» SELECTED PASSAGE:

(begin)

In this application, including the definitions below, the term “module” or the term “controller” may be replaced with the term “circuit.” The term “module” may refer to, be part of, or include: an Application Specific Integrated Circuit (ASIC); a digital, analog, or mixed analog/digital discrete circuit; a digital, analog, or mixed analog/digital integrated circuit; a combinational logic circuit; a field programmable gate array (FPGA); a processor circuit (shared, dedicated, or group) that executes code; a memory circuit (shared, dedicated, or group) that stores code executed by the processor circuit; other suitable hardware components that provide the described functionality; or a combination of some or all of the above, such as in a system-on-chip.

The module may include one or more interface circuits. In some examples, the interface circuits may include wired or wireless interfaces that are connected to a local area network (LAN), the Internet, a wide area network (WAN), or combinations thereof. The functionality of any given module of the present disclosure may be distributed among multiple modules that are connected via interface circuits. For example, multiple modules may allow load balancing. In a further example, a server (also known as remote, or cloud) module may accomplish some functionality on behalf of a client module.

The term code, as used above, may include software, firmware, and/or microcode, and may refer to programs, routines, functions, classes, data structures, and/or objects. The term shared processor circuit encompasses a single processor circuit that executes some or all code from multiple modules. The term group processor circuit encompasses a processor circuit that, in combination with additional processor circuits, executes some or all code from one or more modules. References to multiple processor circuits encompass multiple processor circuits on discrete dies, multiple processor circuits on a single die, multiple cores of a single processor circuit, multiple threads of a single processor circuit, or a combination of the above. The term shared memory circuit encompasses a single memory circuit that stores some or all code from multiple modules. The term group memory circuit encompasses a memory circuit that, in combination with additional memories, stores some or all code from one or more modules.

(end)

» RECORDED INFORMATION:

(begin)

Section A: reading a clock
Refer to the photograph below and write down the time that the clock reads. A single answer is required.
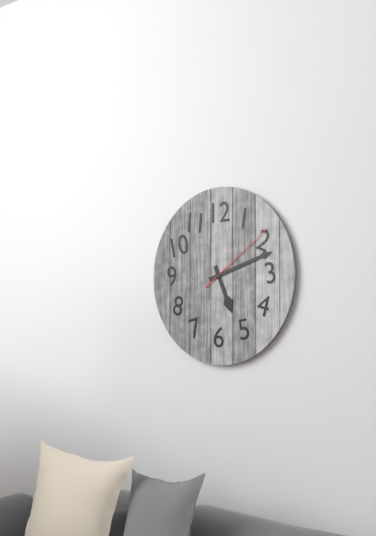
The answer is 5:12:09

(end)

» WHAT THE EXERCISE ASKS: Reproduce the passage defining "module," "code," and related circuit terms word for word, in full.

» COMPLETED TASK:
In this application, including the definitions below, the term “module” or the term “controller” may be replaced with the term “circuit.” The term “module” may refer to, be part of, or include: an Application Specific Integrated Circuit (ASIC); a digital, analog, or mixed analog/digital discrete circuit; a digital, analog, or mixed analog/digital integrated circuit; a combinational logic circuit; a field programmable gate array (FPGA); a processor circuit (shared, dedicated, or group) that executes code; a memory circuit (shared, dedicated, or group) that stores code executed by the processor circuit; other suitable hardware components that provide the described functionality; or a combination of some or all of the above, such as in a system-on-chip.

The module may include one or more interface circuits. In some examples, the interface circuits may include wired or wireless interfaces that are connected to a local area network (LAN), the Internet, a wide area network (WAN), or combinations thereof. The functionality of any given module of the present disclosure may be distributed among multiple modules that are connected via interface circuits. For example, multiple modules may allow load balancing. In a further example, a server (also known as remote, or cloud) module may accomplish some functionality on behalf of a client module.

The term code, as used above, may include software, firmware, and/or microcode, and may refer to programs, routines, functions, classes, data structures, and/or objects. The term shared processor circuit encompasses a single processor circuit that executes some or all code from multiple modules. The term group processor circuit encompasses a processor circuit that, in combination with additional processor circuits, executes some or all code from one or more modules. References to multiple processor circuits encompass multiple processor circuits on discrete dies, multiple processor circuits on a single die, multiple cores of a single processor circuit, multiple threads of a single processor circuit, or a combination of the above. The term shared memory circuit encompasses a single memory circuit that stores some or all code from multiple modules. The term group memory circuit encompasses a memory circuit that, in combination with additional memories, stores some or all code from one or more modules.